Cicely mystified Rodney; she was at once flame and starlight. He could not understand that the flame was of the sort that burned away dross; that Cis loved him with such overwhelming love that she walked under a sense of consecration. He could not understand, yet he recognized this and deferred to it in a way that amazed himself when he came to think it over. He could not risk letting Cis find him less than she believed him. Her trust in him, her idealization of him, humbled him and intrigued him. Could he marry Cis, deceiving her? Could he undeceive her? After they were married Cis would learn to accept things as they were; she would not love him less; she would love him more, tremendous as her love now was, for then there would be the complete blending which was marriage. Cis was not the sort of woman to criticise her husband. She would understand and justify him when she was his wife, nor would her slender hold upon the dominant Old Church be maintained against the clutch with which she would hold to her husband. Rodney’s fingers tightened as he thought how he would hold his wife, although Rome itself were hurled upon his grasp that held her. He knew that his love now flooded Cicely’s whole being with joy; when he was married to her he would show her that she had known no more of joy than the bird in the shell knows of the sunlight awaiting it.

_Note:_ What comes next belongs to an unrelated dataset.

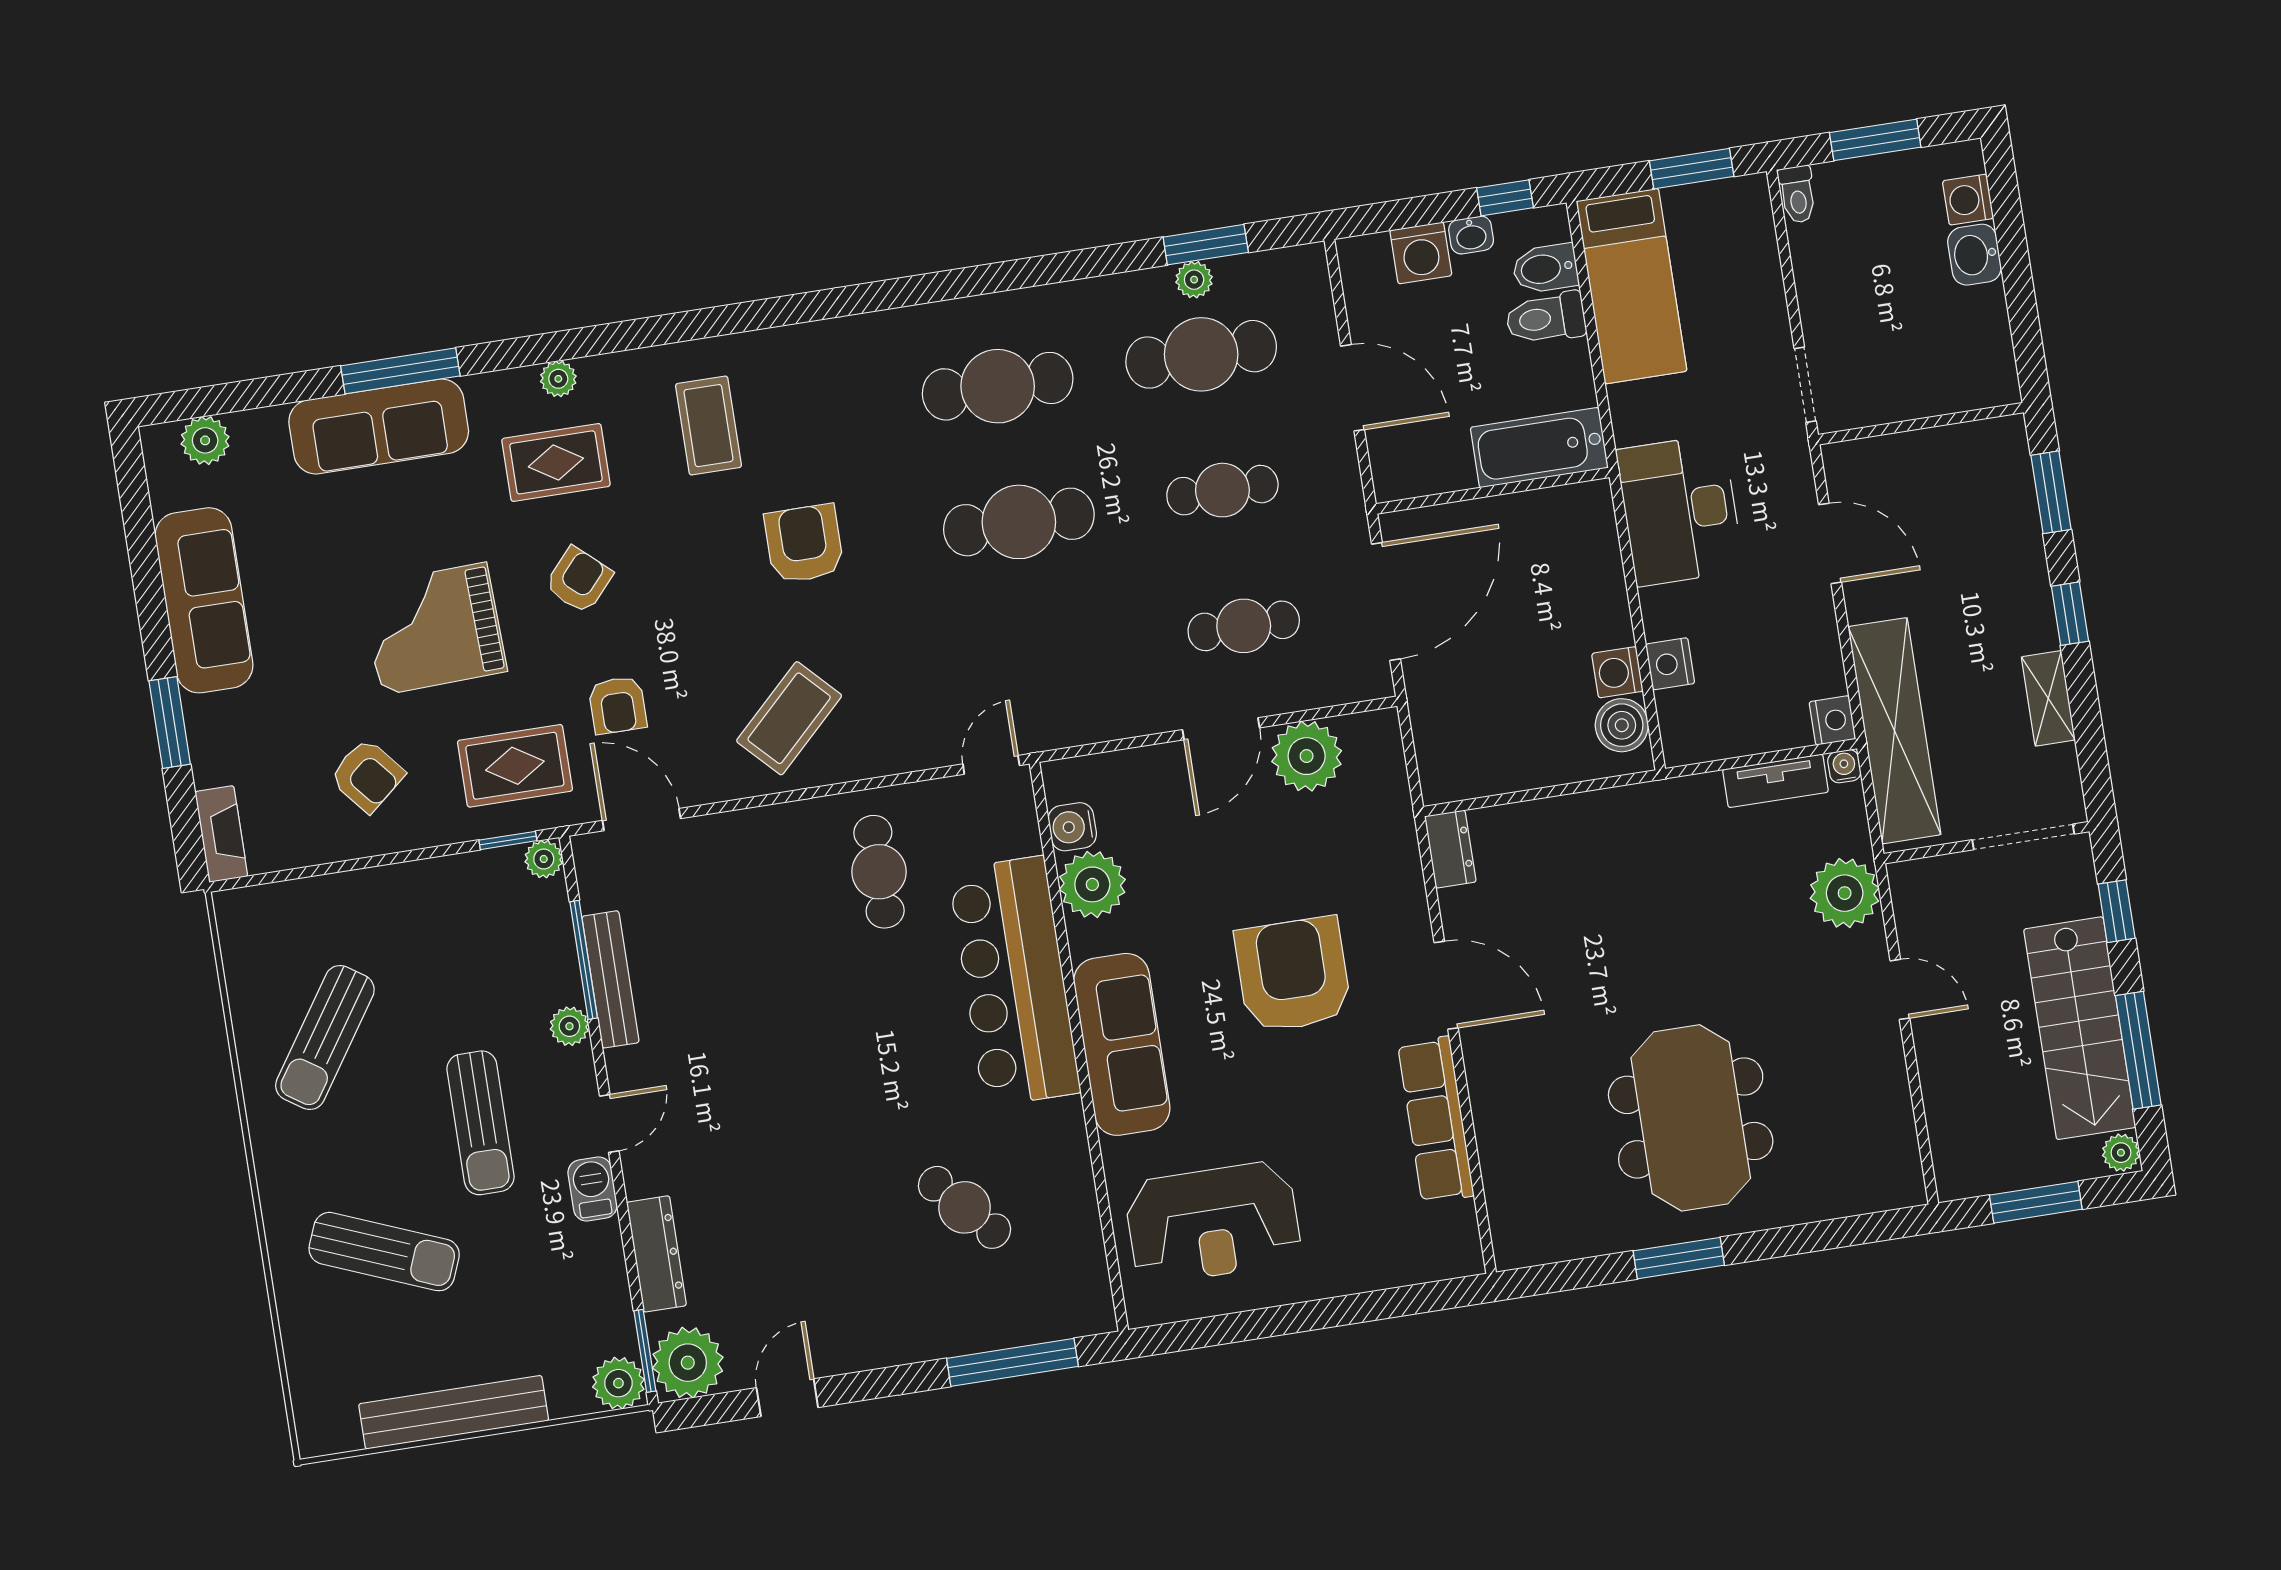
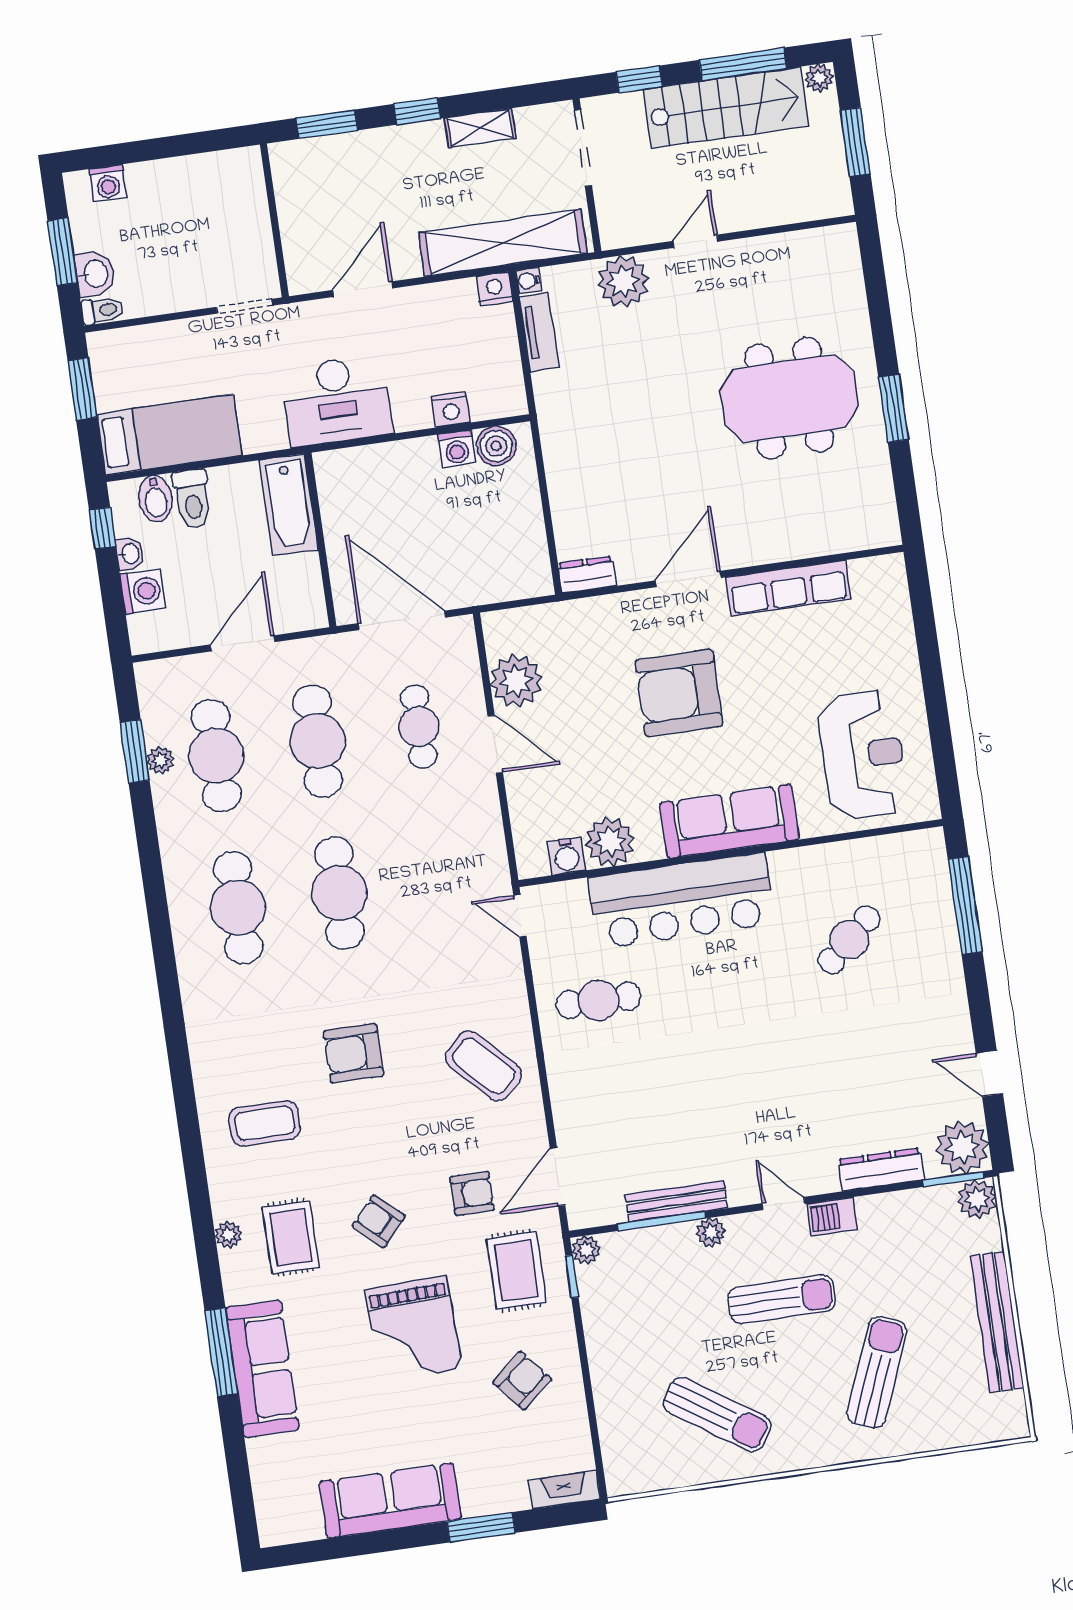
washbasin: (1974, 255) -> (95, 274), moved, turned -90
plant: (205, 440) -> (271, 1498), removed
cafe table: (1222, 490) -> (317, 741), width x1.37, depth x1.35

Cis had received her engagement ring from Rodney, not the conventional diamond.

Rodney had a friend who was a dealer in precious stones; from him he had obtained a ruby perfect in color, beautifully cut, and he had himself designed its setting. Holly leaves laid one upon another, points resting each upon the following leaf, formed the ring; four leaf points converged to hold the wonderful ruby high to catch the light. It glowed and pulsated upon Cicely’s slender, nervous hand as if it refracted the light within her, the glow of her love for her lover.

“Oh, Rod, my dearest, it’s beyond words to praise!” sighed Cis, turning her hand to give the ruby light upon every side. “It’s too wonderful for me!”

Rodney caught her head between his hands and kissed and kissed her red hair. Then he crushed her face against his and held her lips to his in a long kiss.

“I deserve it,” he said releasing her. “The ruby is you; how can it be too wonderful for you? No white diamond for you, but a ruby, like this one. You are my Holly, my glowing, ruby-red Holly! My Christmas Gift! Cis, we shall be married on Christmas Eve? Cis, I beg of you, don’t ask me to wait longer! That’s almost two full months! I’ve found the apartment; I haven’t told you, but it’s a little bit of all right! Christmas Eve our wedding! Christmas morning, when the bells ring, to say for the first time: ‘Good morning, my wife!’ ‘Good morning, Rod, my own man!’ And our Christmas breakfast in our own home—no trips away then; perhaps later!—but I yours, you mine, wholly, forever, my Holly upon my own walls! Cis, in mercy—say yes!”